Unlike the other cities we’ve mentioned on this list, Apollonia isn’t a modern, occupied city. Instead, it is the ruins of a city that used to be a major port and departure point for travelers along the Via Egnatia. Today it is an archeological park and museum open to the public with footpaths and sights spread over several hectares.
On the way to Apollonia, you will notice traces of communism dotting the hillside. During communism, Enver Hoxha built 173,371 bunkers throughout the country. Many of the most impressive can be found in the hills around Apollonia. They were never used for the purpose they were built for during the communist regime. Nowadays they function mostly as a touristic attraction.
A list with the best places to visit in Albania wouldn’t be complete without Korca. Korça lies at the foot of Morava mountain next to an ancient Illyrian settlement. By the early middle Ages, Korça was a bustling urban center. Among it’s most breathtaking developments are a 9th century orthodox church and a 15th century mosque. The orthodox church has since been remodeled and is a beautiful place to visit.
The old Korça Bazaar has great early historical, cultural and artistic value for the city. The bazaar is characterized by one and two story buildings in classic Korça style, separated by narrow cobbled streets that open onto a central square—the Bazaar is sure to attract the attention of visitors.
In past centuries, the bazaar has functioned as a market for trade not just within Albania, but also from Turkey, Greece, Trieste and Venice. It [has] row of inns, including the Old Elbasan and Old Monastery Inn, which served to host travelers visiting the market from outside the city. The market reached its apex during the late 19th and early 20th centuries, with more than 1,000 stores.

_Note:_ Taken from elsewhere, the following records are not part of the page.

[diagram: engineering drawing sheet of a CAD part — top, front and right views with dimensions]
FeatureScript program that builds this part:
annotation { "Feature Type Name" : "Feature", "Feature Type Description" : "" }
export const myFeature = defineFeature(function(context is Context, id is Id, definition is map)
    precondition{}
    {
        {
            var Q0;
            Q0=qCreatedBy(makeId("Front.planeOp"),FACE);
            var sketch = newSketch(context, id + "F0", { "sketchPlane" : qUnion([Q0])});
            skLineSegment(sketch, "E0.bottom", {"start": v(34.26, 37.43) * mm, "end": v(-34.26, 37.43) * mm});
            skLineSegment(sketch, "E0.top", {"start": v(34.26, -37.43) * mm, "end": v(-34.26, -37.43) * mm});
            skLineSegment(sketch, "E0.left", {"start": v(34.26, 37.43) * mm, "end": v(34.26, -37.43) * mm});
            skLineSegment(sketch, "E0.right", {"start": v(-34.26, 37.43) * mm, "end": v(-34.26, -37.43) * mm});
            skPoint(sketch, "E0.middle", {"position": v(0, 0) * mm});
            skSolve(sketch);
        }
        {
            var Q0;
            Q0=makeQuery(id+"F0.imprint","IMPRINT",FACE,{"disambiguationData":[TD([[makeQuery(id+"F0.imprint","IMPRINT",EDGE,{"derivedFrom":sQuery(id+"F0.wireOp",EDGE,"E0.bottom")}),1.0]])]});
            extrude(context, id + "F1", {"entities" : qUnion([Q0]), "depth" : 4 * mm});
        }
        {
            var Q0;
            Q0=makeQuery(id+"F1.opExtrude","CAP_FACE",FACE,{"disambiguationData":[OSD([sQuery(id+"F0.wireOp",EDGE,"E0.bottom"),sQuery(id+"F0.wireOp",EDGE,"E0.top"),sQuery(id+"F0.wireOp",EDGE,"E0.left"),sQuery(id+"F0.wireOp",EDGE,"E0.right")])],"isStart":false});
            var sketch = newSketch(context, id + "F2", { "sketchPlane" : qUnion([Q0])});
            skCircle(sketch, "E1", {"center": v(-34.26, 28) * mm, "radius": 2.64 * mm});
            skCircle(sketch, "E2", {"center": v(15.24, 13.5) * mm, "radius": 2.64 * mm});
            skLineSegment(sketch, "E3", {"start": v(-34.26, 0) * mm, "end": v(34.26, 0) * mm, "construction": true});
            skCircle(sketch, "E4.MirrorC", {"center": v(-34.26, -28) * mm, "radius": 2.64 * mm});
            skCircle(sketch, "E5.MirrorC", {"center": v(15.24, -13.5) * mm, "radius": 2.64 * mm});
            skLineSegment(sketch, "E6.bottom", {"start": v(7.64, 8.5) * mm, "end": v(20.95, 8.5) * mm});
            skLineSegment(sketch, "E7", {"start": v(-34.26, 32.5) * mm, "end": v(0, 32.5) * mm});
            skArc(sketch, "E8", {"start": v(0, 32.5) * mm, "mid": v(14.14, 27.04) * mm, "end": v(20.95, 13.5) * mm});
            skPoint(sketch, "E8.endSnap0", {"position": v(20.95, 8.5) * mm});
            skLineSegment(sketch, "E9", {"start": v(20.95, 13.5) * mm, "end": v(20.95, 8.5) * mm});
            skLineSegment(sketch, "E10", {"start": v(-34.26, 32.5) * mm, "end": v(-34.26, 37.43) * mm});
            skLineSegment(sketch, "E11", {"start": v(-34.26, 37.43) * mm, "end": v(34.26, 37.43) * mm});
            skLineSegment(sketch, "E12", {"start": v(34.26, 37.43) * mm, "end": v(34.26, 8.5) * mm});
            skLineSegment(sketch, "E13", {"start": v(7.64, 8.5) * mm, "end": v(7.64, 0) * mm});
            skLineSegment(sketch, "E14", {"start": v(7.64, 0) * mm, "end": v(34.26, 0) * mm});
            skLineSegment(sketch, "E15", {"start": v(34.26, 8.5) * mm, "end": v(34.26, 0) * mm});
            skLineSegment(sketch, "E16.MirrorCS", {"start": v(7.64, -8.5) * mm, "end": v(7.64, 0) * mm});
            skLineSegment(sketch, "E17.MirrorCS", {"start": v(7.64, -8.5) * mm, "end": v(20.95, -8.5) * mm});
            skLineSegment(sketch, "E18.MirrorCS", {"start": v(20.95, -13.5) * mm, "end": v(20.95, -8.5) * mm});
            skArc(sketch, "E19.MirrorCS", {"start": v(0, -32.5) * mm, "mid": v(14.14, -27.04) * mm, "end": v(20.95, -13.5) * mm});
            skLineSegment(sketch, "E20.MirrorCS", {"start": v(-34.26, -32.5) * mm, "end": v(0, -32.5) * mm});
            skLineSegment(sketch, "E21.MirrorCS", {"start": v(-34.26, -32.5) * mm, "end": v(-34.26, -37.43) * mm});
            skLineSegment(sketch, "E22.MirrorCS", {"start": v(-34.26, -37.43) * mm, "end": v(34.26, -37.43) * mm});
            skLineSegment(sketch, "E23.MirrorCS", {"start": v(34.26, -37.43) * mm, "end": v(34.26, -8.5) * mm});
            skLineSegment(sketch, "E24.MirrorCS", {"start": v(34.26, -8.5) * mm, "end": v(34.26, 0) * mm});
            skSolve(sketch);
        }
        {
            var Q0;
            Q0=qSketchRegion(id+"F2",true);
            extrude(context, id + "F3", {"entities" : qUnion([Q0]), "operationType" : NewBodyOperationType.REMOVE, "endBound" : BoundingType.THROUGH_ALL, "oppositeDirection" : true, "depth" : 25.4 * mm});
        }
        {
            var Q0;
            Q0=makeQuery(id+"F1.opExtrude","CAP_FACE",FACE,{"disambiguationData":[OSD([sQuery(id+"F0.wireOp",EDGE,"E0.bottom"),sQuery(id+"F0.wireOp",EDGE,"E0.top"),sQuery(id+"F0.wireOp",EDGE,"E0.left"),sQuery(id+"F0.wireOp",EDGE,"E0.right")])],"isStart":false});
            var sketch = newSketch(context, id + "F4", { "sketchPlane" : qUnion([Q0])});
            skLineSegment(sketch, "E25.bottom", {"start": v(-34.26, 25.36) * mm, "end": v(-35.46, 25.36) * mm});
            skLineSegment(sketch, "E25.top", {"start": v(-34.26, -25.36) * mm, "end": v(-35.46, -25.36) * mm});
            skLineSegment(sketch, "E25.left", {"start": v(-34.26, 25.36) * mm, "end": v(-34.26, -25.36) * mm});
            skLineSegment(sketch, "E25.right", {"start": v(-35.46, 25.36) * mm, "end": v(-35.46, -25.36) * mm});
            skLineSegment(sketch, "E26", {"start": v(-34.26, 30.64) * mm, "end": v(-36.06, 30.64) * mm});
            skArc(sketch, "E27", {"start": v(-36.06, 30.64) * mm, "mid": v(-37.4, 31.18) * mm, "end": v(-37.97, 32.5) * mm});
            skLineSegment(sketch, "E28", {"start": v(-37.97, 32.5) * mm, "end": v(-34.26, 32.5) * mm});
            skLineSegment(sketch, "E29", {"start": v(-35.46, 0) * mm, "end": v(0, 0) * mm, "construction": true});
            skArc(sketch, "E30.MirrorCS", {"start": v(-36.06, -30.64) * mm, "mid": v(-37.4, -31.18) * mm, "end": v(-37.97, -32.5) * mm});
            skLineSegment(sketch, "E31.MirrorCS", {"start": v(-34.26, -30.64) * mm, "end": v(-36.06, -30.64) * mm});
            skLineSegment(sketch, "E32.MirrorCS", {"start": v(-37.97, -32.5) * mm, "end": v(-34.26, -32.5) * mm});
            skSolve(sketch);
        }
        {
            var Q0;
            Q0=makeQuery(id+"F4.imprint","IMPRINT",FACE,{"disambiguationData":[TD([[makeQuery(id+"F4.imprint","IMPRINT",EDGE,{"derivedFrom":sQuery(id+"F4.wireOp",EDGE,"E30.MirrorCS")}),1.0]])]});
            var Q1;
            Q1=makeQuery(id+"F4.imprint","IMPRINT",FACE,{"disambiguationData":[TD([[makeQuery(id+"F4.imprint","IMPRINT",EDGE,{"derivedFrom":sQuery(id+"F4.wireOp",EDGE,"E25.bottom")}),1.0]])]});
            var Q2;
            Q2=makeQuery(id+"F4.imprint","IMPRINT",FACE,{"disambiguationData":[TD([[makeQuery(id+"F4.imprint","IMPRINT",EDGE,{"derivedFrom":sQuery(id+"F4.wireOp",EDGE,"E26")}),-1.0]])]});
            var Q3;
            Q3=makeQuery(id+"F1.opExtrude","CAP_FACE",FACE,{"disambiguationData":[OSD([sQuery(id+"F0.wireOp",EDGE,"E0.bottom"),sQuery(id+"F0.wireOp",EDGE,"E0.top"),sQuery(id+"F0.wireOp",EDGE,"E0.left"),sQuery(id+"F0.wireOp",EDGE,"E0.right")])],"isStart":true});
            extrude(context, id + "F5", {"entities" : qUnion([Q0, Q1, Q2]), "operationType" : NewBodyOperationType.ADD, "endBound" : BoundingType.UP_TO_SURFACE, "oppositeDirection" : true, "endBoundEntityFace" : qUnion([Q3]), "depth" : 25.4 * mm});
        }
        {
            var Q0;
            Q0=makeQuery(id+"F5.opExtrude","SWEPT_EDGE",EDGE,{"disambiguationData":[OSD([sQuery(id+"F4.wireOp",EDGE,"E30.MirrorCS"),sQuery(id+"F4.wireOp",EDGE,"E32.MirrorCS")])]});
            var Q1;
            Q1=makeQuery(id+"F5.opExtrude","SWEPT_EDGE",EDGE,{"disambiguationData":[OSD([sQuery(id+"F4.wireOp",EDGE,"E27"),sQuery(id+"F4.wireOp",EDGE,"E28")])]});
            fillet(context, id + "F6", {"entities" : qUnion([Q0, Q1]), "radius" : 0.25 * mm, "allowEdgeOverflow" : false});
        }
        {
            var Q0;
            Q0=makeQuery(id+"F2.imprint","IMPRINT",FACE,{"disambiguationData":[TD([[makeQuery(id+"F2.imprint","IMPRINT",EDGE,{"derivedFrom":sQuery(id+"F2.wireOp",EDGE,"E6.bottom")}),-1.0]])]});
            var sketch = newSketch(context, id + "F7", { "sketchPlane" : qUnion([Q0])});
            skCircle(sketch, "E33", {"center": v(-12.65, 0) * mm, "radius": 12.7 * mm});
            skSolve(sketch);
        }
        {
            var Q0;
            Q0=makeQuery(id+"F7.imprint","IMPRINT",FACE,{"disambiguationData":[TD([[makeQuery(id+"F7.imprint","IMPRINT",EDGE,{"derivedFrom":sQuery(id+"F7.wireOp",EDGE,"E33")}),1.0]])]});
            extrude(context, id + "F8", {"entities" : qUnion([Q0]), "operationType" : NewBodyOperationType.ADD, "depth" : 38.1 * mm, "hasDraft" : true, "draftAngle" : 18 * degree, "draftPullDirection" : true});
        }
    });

With so many shops, the bazaar was like a city within a city. The two parts of the bazaar were separated by the old river and linked by two wooden bridges, while the main road through the city crossed the river on a vaulted stone bridge that rose above the shops.
Over the course of its history, the bazaar was burnt down three times, to be built again. The entire complex underwent a complete renovation in 2015, planting the seed for a historical, economic, and touristic transformation not just for the city but for the region. The renovation has returned the bazaar to its original historical image, returning its historical and cultural value.
Theth is a pleasant village in north Albania’s Shkodra region. Theth is set between the peaks of the Shala mountains. Just the journey here is very incredible, whether you approach over the mountains on foot from Valbona or by vehicle across the high passes from Shkodra.
Both a sprawling village along the valley floor amid an amphitheater of slate-grey mountains and a national park containing beautiful landscapes and great hiking routes, Theth is now well on its way to being Albania’s next big point.
An improved asphalt road from Shkodra has made access to this once virtually unexplored village far easier in recent years, drawing with it the familiar problem of overdevelopment. Come quickly while Theth retains its incomparable romance and unique charm.